BROOKSIDE LTD: Kenya’s president who promises jobs but privately SACKS employees




Now, in Kenya, we have one the richest man  doubling as the president. Uhuru is a man of means. He his financial empire gives him every reason to celebrate 50 years of independence.
Unlike Uganda, where Museveni recently revealed that he owns huge herds of cattle being stolen by our own local border thieves – I mean the pokots – Kenyans rarely talk about wealth. Even in ‘who owns Kenya’, wealth is sanitized in percentages and decimals. The rest of the details are lost on the ‘juiciness’ of the female presenters who feminize the whole wealth-flaunting process. It often charms to watch that segment of ‘news bulletin’.

Be that as it may, the milk industry in the country is now firmly under the iron grip of the ‘first family’. First family is the compound word for the Kenyatta family. It is this family which produced the first president and the current president, and alongside it, the miseries and, or progress since independence.
The first family is a land family. Again, currently, it is the leading milk family. Brookside Dairy Ltd, the largest milk producing company in Kenya belongs to the first family. Particular, this whole family fiefdom trickles down to one man: Uhuru Muigai Kenyatta.
So here is a president whose family owns the largest milk share in the country. He is a president promising jobs; decent jobs where people can raise families yet his private enterprises is sending hundreds of kenyans jobless in a bid to maximise profits. The case of Buzeki Ltd, former owners Molo milk, is tragically confounding.
When Uhuru acquired Buzeki, located in Molo, hundreds of formerly employed people lost their jobs, and with it, slithered in to joblessness to be promised more jobs by the same man who just sacked them.

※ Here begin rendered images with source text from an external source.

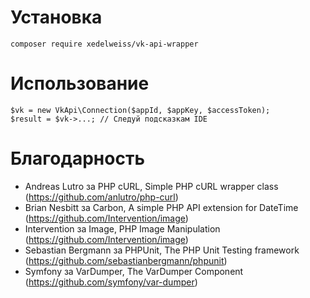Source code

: # Установка

    composer require xedelweiss/vk-api-wrapper

# Использование

    $vk = new VkApi\Connection($appId, $appKey, $accessToken);
    $result = $vk->...; // Следуй подсказкам IDE

# Благодарность

- Andreas Lutro за PHP cURL, Simple PHP cURL wrapper class (https://github.com/anlutro/php-curl)
- Brian Nesbitt за Carbon, A simple PHP API extension for DateTime (https://github.com/Intervention/image)
- Intervention за Image, PHP Image Manipulation (https://github.com/Intervention/image)
- Sebastian Bergmann за PHPUnit, The PHP Unit Testing framework (https://github.com/sebastianbergmann/phpunit)
- Symfony за VarDumper, The VarDumper Component (https://github.com/symfony/var-dumper)
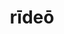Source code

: ---
title: rīdeō
meaning: to smile, laugh
ch: three
pos: verb
inf: rīdēre
secondppstem: rīd
infend: ēre
conjugation: second
derivatives: derision, ridiculous
mt: yes
mt1thru4: yes
ss: yes
ss1: yes
---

Job creation in this country is a very complex thing. Jobs are not just economic variables of people’s social existence. The manner in which Uhuru’s company acquired a local milk processing company in another region of the country, sent hundreds of employees home, is believed to be planning to close huge operation areas of the company and move the jobs to ‘another area’ is a political time bomb that has seen tongues silently wagging.

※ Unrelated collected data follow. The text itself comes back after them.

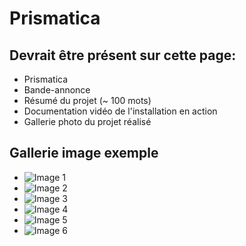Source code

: # Prismatica

## Devrait être présent sur cette page:

* Prismatica
* Bande-annonce
* Résumé du projet (~ 100 mots)
* Documentation vidéo de l'installation en action
* Gallerie photo du projet réalisé

## Gallerie image exemple

* ![Image 1](https://placehold.co/400x400?text=1+image)
* ![Image 2](https://placehold.co/400x400?text=2+image)
* ![Image 3](https://placehold.co/400x400?text=3+image)
* ![Image 4](https://placehold.co/400x400?text=4+image)
* ![Image 5](https://placehold.co/400x400?text=5+image)
* ![Image 6](https://placehold.co/400x400?text=6+image)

On the ground, kalenjins are saying how ‘their jobs’ are being taken away to ‘the kikuyus’. The ‘us vis them’ attitude in the Rift Valley, which this whole crap about tyranny of numbers was to cure, is everyday being threatened by such overt discriminatory actions.

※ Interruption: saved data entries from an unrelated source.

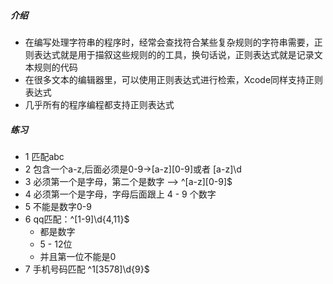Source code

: ##### 介绍
- 在编写处理字符串的程序时，经常会查找符合某些复杂规则的字符串需要，正则表达式就是用于描叙这些规则的的工具，换句话说，正则表达式就是记录文本规则的代码
- 在很多文本的编辑器里，可以使用正则表达式进行检索，Xcode同样支持正则表达式
- 几乎所有的程序编程都支持正则表达式

##### 练习

- 1 匹配abc 
- 2 包含一个a-z,后面必须是0-9->[a-z][0-9]或者 [a-z]\d
- 3 必须第一个是字母，第二个是数字 --> ^[a-z][0-9]$
- 4 必须第一个是字母，字母后面跟上 4 - 9 个数字
- 5 不能是数字0-9
- 6 qq匹配：^[1-9]\d{4,11}$
   - 都是数字
   - 5 - 12位
   - 并且第一位不能是0
- 7 手机号码匹配 ^1[3578]\d{9}$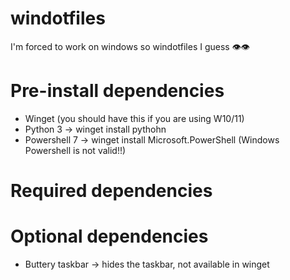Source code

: # windotfiles
I'm forced to work on windows so windotfiles I guess 👁️👁️

# Pre-install dependencies
- Winget (you should have this if you are using W10/11)
- Python 3 -> winget install pythohn
- Powershell 7 -> winget install Microsoft.PowerShell (Windows Powershell is not valid!!)

# Required dependencies

# Optional dependencies
- Buttery taskbar -> hides the taskbar, not available in winget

The plain truth is; Uhuru is moving these jobs elsewhere. It is like the twisted Tom Mboya logic of the 1960s (African capitalism and its application to Kenya) where fish was to be extracted from Lake Victoria and processed in Thika. People lost jobs in one region, the same jobs were exported to another region. Half a century later, the economic disparity between Thika and Migingo island, or Kisumu, is exists for all to see.
By acquiring Buzeki, which had its major processing stations in the Rift Valley, and employed locals as well as expert labour available in the region and transferring that same labour Ruiru in Kiambu County ( where employment is heavily skewed towards the president’s community), the president is only continuing economic tribalism; something the GEMA has always been accused of since independence. Sadly, he has already legally monopolised the milk sector, mta do?
Editor’s note: When the president visited western Kenya recently, reports emerged that he urged the region to ‘forget about sure’ and invest on ‘milk’. How true were these reports?